Ich kenne durchaus Männer, die wenig Wert auf ihre Freiheit in der Wahl der Kleidung legen, auf den ersten Blick also "farblos" erscheinen. Aber sie sind es nicht. Sie sind auch keine Machos, die so Selbstbewusstsein vortäuschen wollen.
Es sind Männer, die in Ordnung sind. Es war eben nicht schwarz-weiß gemeint.
Jeder hat das Recht darauf zu tragen, was er möchte. Aber leider gibt es nachweislich Situationen, in den Männer nicht das tragen, was ihnen gefällt oder sie sich gut darin fühlen, nur weil sie Angst haben, oder ihre soziale Stellung in Gefahr sehen, wenn sie auffällig abweichen. Und genau das ist nicht gut.
Es gibt Kleidung, die Gefühle vermittelt, die für bestimmte Menschen großartig sind. Sie verstecken sich, weil sie sich nicht trauen.

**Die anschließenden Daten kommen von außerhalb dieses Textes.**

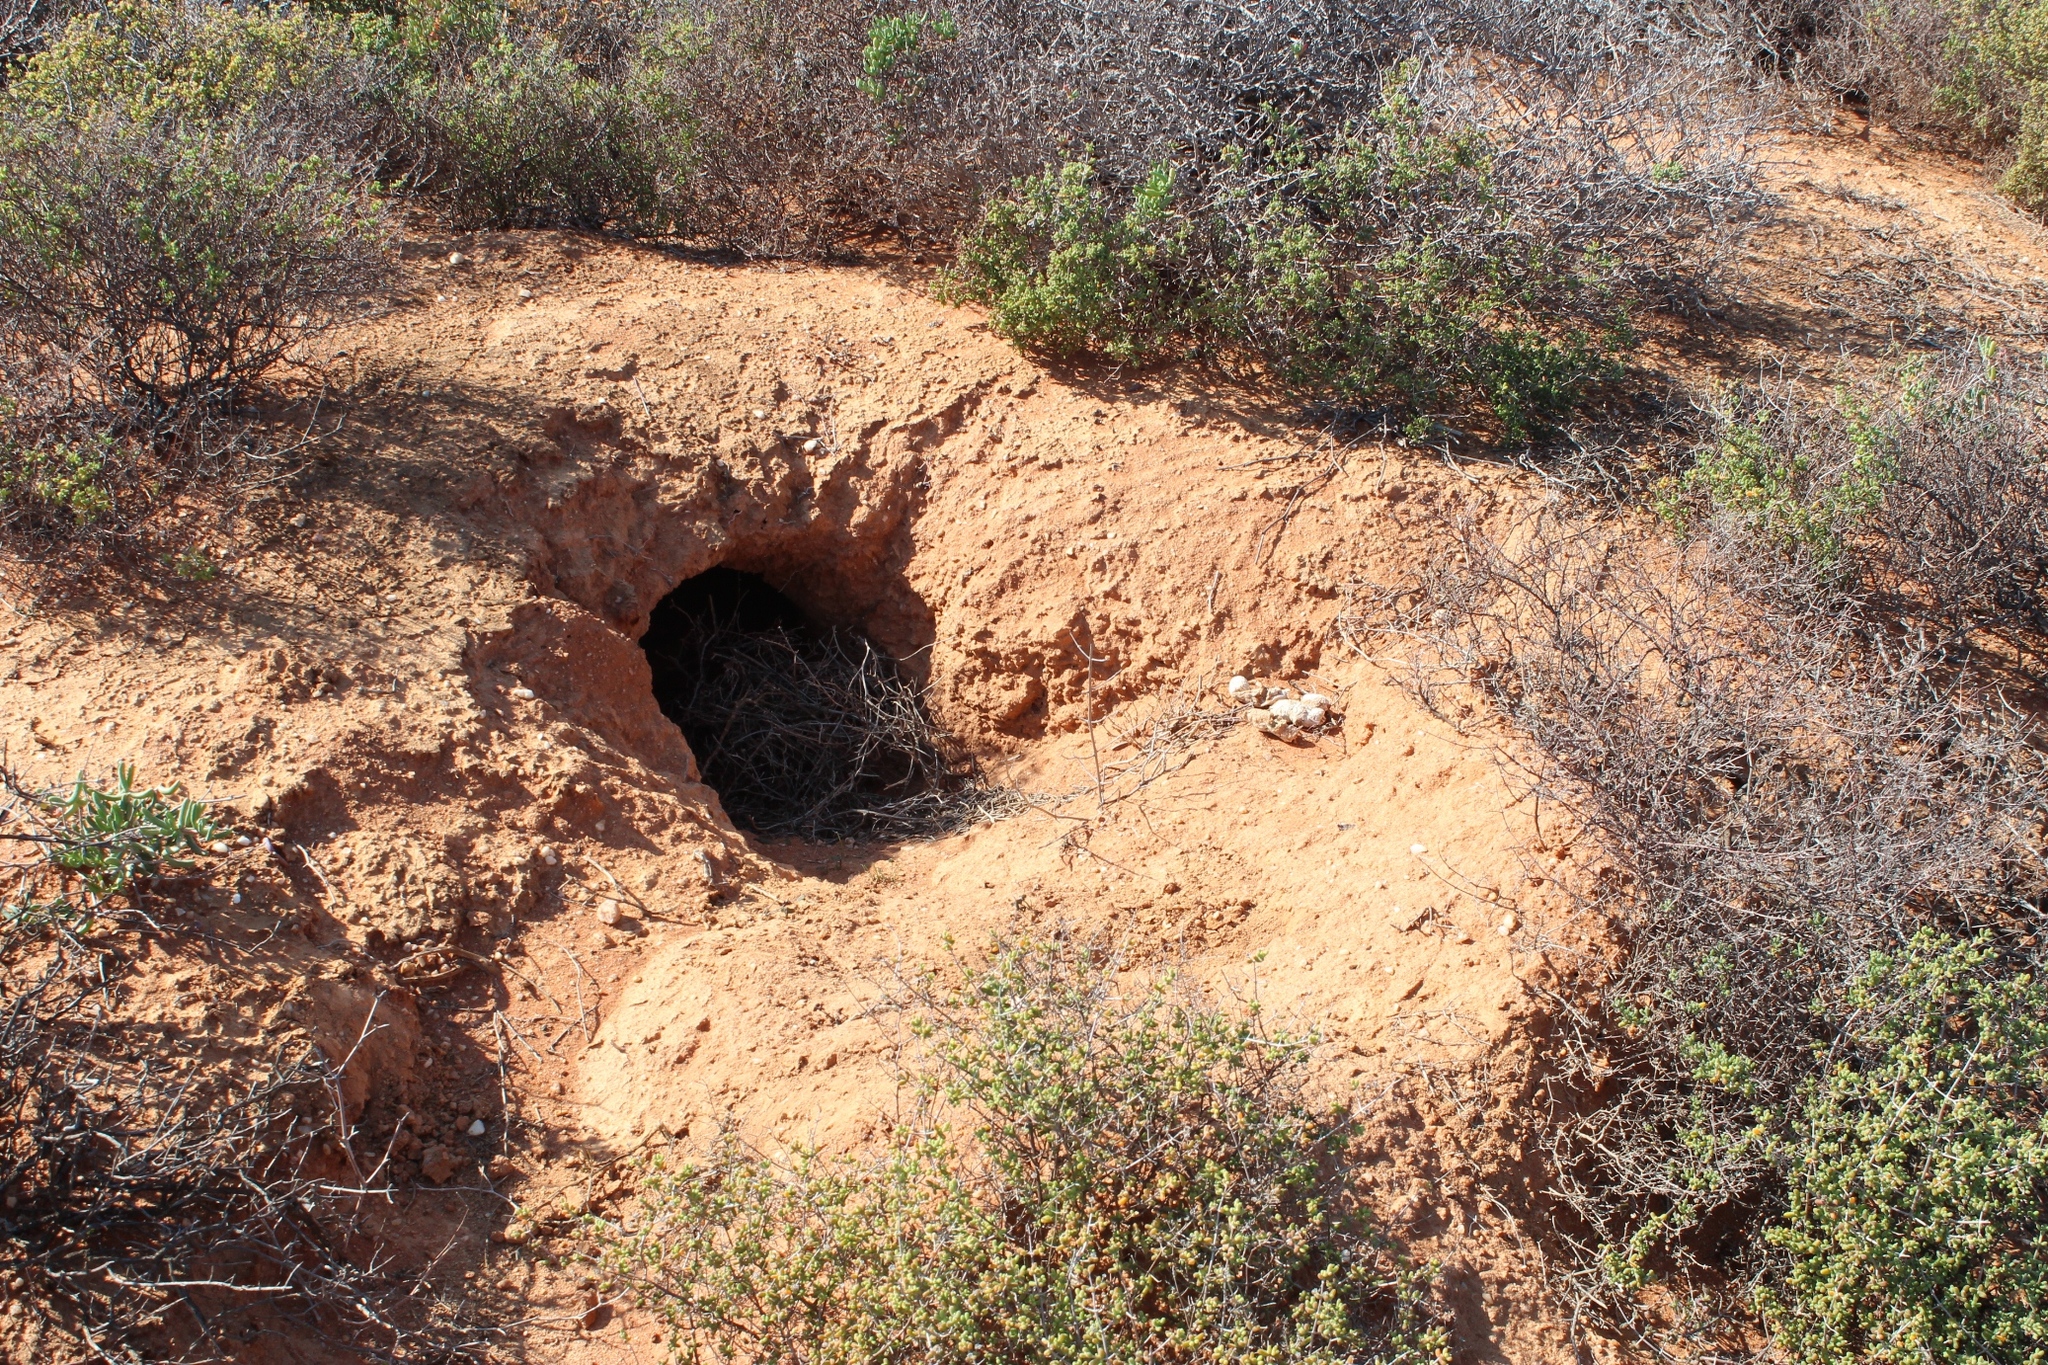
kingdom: Animalia
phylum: Chordata
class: Mammalia
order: Carnivora
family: Hyaenidae
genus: Hyaena
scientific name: Hyaena brunnea
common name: Brown hyena
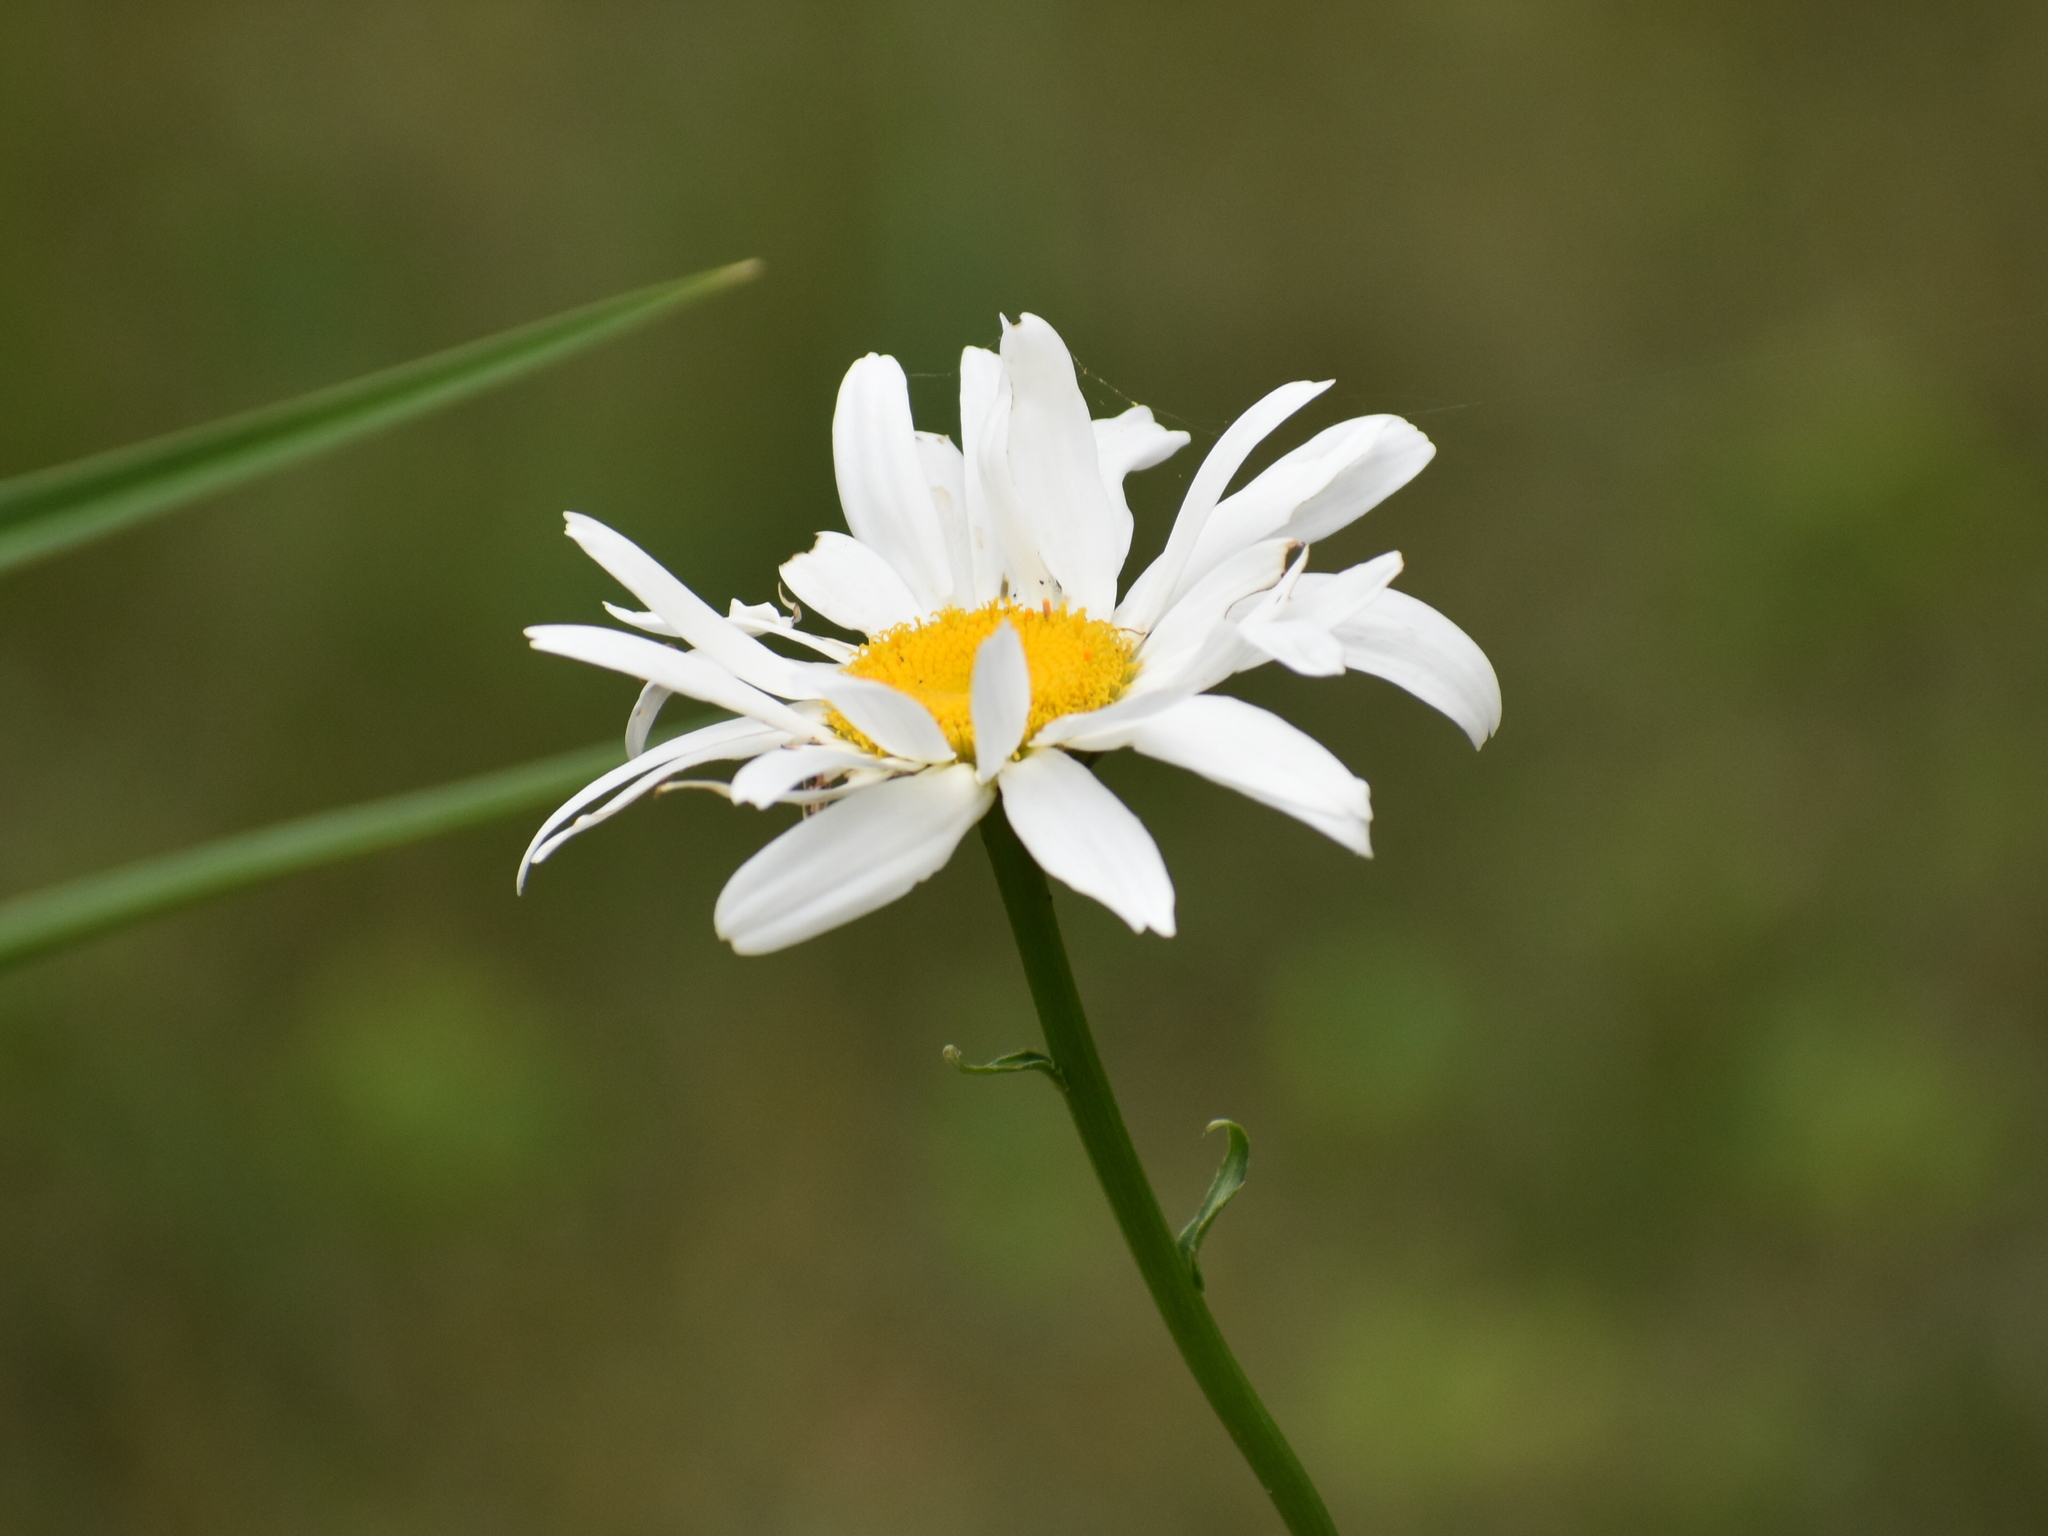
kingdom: Plantae
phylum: Tracheophyta
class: Magnoliopsida
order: Asterales
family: Asteraceae
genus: Leucanthemum
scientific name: Leucanthemum vulgare
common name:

Und dieses Verstecken ist das eigentliche Problem.
Das haben Frauen nicht nötig.
Es sind ganz prima Menschen, die sich aber nun mal nicht viel aus Kleidung machen, aber ansonsten vor Selbstbewusstsein strotzen - dies allerdings nicht nur Machogehabe zur Schau tragen.
Sie machen sich nichts daraus, wie sich ihre Kleidung anfühlt ?
Sie machen sich nichts daraus, wie sich ihre Kleidung trägt ?
Sie machen sich nichts daraus, wie sie in ihrer Kleidung aussehen ?
Sie kennen nicht den Kick edler Stoffe ?
Diese Männer haben offensichtlich in ihrem Leben etwas verpasst. Leider nicht aus Mangel an Gelegenheiten, sonders aus freiwilligem Selbstverzicht.
Sie haben nicht den Mut, es zu erleben, das ist alles, aber das ist eben das Traurige.